I've watched this discussion with much amusement.  In a manner similar
to our legal system, where a lot of the law is actually defined by what
is commonly called "case law", most of the non-radio geeks here are
talking about radios and spectrum as though all of this represents some
sort of new problem, when in fact the agency tasked with handling it is
older than any of us.

> (What's your position on a case where someone puts up, say, a
> continuous carrier point-to-point system on the same channel as an
> existing WiFi system that is now rendered useless by the p-to-p system
> that won't share the spectrum?  Illegal or Legal?  And do you think the
> text above is unambiguous on that point?)

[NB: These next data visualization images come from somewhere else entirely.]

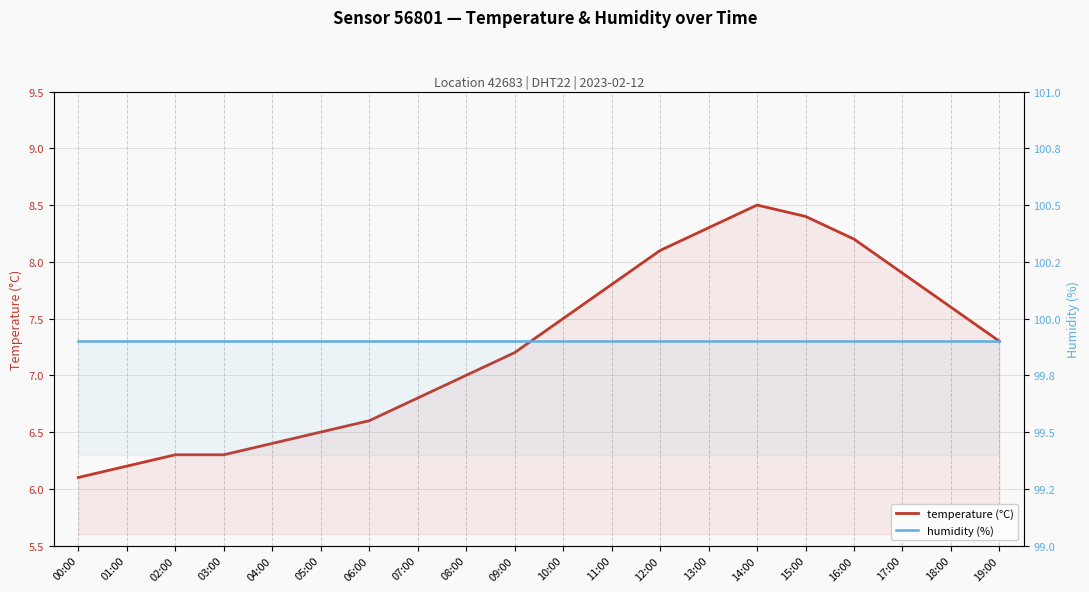

Which series has the largest total across all categories?

humidity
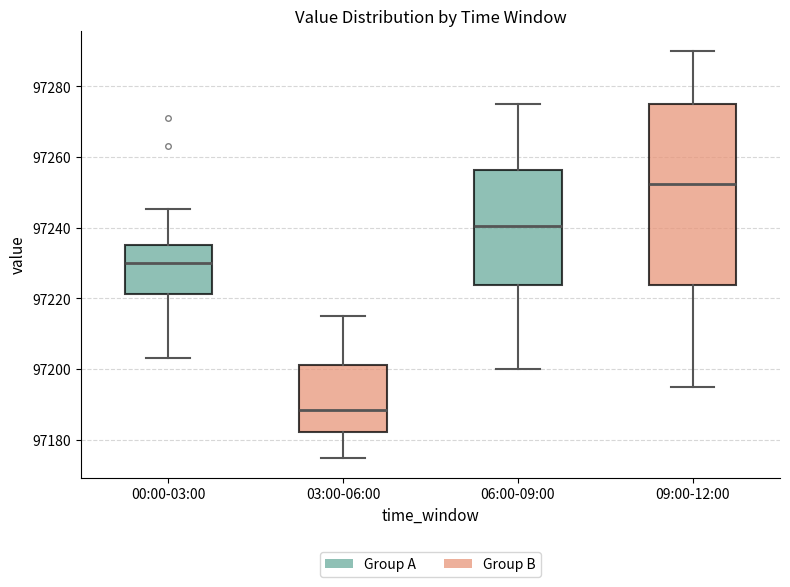

Reading left to right, read every box against the y-axis: the position of its median line, the range the box covers, and the ends of its whiskers. The values are not printed on the chart, so give them approximately, as read against the axis.

00:00-03:00: median 97230, box 97222 to 97236, whiskers 97204 to 97246
03:00-06:00: median 97188, box 97182 to 97202, whiskers 97176 to 97216
06:00-09:00: median 97240, box 97224 to 97256, whiskers 97200 to 97276
09:00-12:00: median 97252, box 97224 to 97276, whiskers 97196 to 97290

It doesn't matter if you think your quoted text on this point is
ambiguous.  The fact of the matter is that decades of policy are 
that the FCC decided many years ago that you cannot go onto shared,
unlicensed spectrum with a powerful transmitter and hold the mic 
open with the intent to disrupt the legitimate communications traffic 
of others on that channel.  This logically derives fairly 
straightforwardly from the quoted text, and the fact that wifi deauth 
interference is merely a packet-pushing variant of this isn't really 
hard for the average person to extrapolate.

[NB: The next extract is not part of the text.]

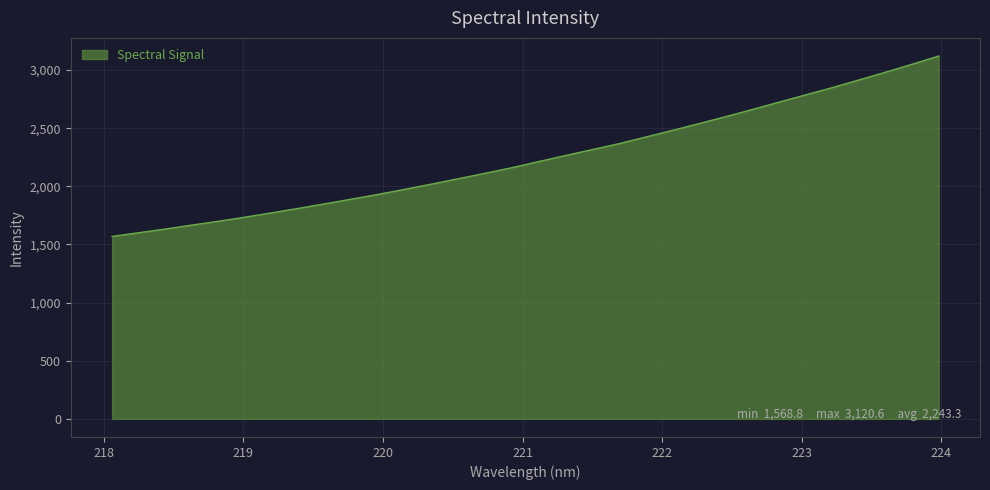

What is the minimum value shown in the chart?

1568.8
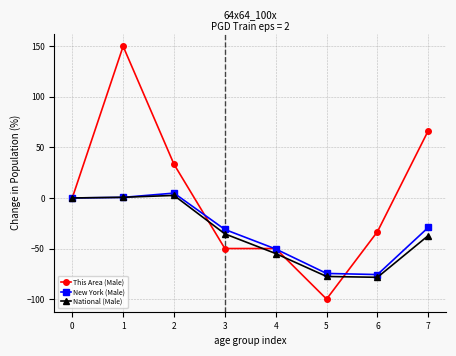

How many data points in New York (Male) are above -29?

3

But they also have decades of experience with other aspects of more 
subtle radio shenanigans, and they have the authority to sort it all 
out, so what we should really be hoping for is that the FCC doesn't 
do something onerous like mandate registration of access point MAC's 
and SSID's if and when it gets to a point where it is considered a 
true problem.  That could well be the regulatory "solution" to your 
ABCD problem, but it would be a heavyhanded fix to a minor problem.

... JG
-- 
Joe Greco - sol.net Network Services - Milwaukee, WI - http://www.sol.net
"We call it the 'one bite at the apple' rule. Give me one chance [and] then I
won't contact you again." - Direct Marketing Ass'n position on e-mail spam(CNN)
With 24 million small businesses in the US alone, that's way too many apples.